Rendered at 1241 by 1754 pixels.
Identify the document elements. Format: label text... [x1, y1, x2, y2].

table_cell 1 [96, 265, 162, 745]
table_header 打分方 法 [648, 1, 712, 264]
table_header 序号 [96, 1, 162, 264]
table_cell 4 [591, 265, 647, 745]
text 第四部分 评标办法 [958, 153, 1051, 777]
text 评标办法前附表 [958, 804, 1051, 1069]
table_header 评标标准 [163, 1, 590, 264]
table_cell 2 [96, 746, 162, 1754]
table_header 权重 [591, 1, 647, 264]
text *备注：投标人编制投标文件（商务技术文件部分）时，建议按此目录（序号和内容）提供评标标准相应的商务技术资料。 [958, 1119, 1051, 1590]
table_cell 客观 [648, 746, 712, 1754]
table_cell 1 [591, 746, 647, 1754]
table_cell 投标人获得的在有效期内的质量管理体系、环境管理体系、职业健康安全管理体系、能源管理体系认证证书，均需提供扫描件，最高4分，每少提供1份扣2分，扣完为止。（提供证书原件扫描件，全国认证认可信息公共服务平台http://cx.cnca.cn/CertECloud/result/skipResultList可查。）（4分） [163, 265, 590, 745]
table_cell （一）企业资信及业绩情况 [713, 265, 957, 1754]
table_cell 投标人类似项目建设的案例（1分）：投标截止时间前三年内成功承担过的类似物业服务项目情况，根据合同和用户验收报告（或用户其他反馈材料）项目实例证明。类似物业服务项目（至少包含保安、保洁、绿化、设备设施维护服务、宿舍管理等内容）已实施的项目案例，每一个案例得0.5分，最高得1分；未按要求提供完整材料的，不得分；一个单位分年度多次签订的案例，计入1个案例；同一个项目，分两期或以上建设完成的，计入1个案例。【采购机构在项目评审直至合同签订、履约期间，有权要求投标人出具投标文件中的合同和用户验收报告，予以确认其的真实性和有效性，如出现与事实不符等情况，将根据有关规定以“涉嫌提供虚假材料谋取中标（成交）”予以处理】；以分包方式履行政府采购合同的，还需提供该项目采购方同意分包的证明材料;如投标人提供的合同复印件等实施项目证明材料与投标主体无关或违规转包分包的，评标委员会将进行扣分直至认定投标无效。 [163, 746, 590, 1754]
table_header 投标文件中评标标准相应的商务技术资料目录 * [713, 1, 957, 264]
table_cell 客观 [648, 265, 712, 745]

▶ [TASK STATEMENT]:
Could you restate all of the lines above without altering a single word?

▶ [RESPONSE TO THIS EXERCISE]:
Rendered at 1241 by 1754 pixels.
Identify the document elements. Format: label text... [x1, y1, x2, y2].

table_cell 1 [96, 265, 162, 745]
table_header 打分方 法 [648, 1, 712, 264]
table_header 序号 [96, 1, 162, 264]
table_cell 4 [591, 265, 647, 745]
text 第四部分 评标办法 [958, 153, 1051, 777]
text 评标办法前附表 [958, 804, 1051, 1069]
table_header 评标标准 [163, 1, 590, 264]
table_cell 2 [96, 746, 162, 1754]
table_header 权重 [591, 1, 647, 264]
text *备注：投标人编制投标文件（商务技术文件部分）时，建议按此目录（序号和内容）提供评标标准相应的商务技术资料。 [958, 1119, 1051, 1590]
table_cell 客观 [648, 746, 712, 1754]
table_cell 1 [591, 746, 647, 1754]
table_cell 投标人获得的在有效期内的质量管理体系、环境管理体系、职业健康安全管理体系、能源管理体系认证证书，均需提供扫描件，最高4分，每少提供1份扣2分，扣完为止。（提供证书原件扫描件，全国认证认可信息公共服务平台http://cx.cnca.cn/CertECloud/result/skipResultList可查。）（4分） [163, 265, 590, 745]
table_cell （一）企业资信及业绩情况 [713, 265, 957, 1754]
table_cell 投标人类似项目建设的案例（1分）：投标截止时间前三年内成功承担过的类似物业服务项目情况，根据合同和用户验收报告（或用户其他反馈材料）项目实例证明。类似物业服务项目（至少包含保安、保洁、绿化、设备设施维护服务、宿舍管理等内容）已实施的项目案例，每一个案例得0.5分，最高得1分；未按要求提供完整材料的，不得分；一个单位分年度多次签订的案例，计入1个案例；同一个项目，分两期或以上建设完成的，计入1个案例。【采购机构在项目评审直至合同签订、履约期间，有权要求投标人出具投标文件中的合同和用户验收报告，予以确认其的真实性和有效性，如出现与事实不符等情况，将根据有关规定以“涉嫌提供虚假材料谋取中标（成交）”予以处理】；以分包方式履行政府采购合同的，还需提供该项目采购方同意分包的证明材料;如投标人提供的合同复印件等实施项目证明材料与投标主体无关或违规转包分包的，评标委员会将进行扣分直至认定投标无效。 [163, 746, 590, 1754]
table_header 投标文件中评标标准相应的商务技术资料目录 * [713, 1, 957, 264]
table_cell 客观 [648, 265, 712, 745]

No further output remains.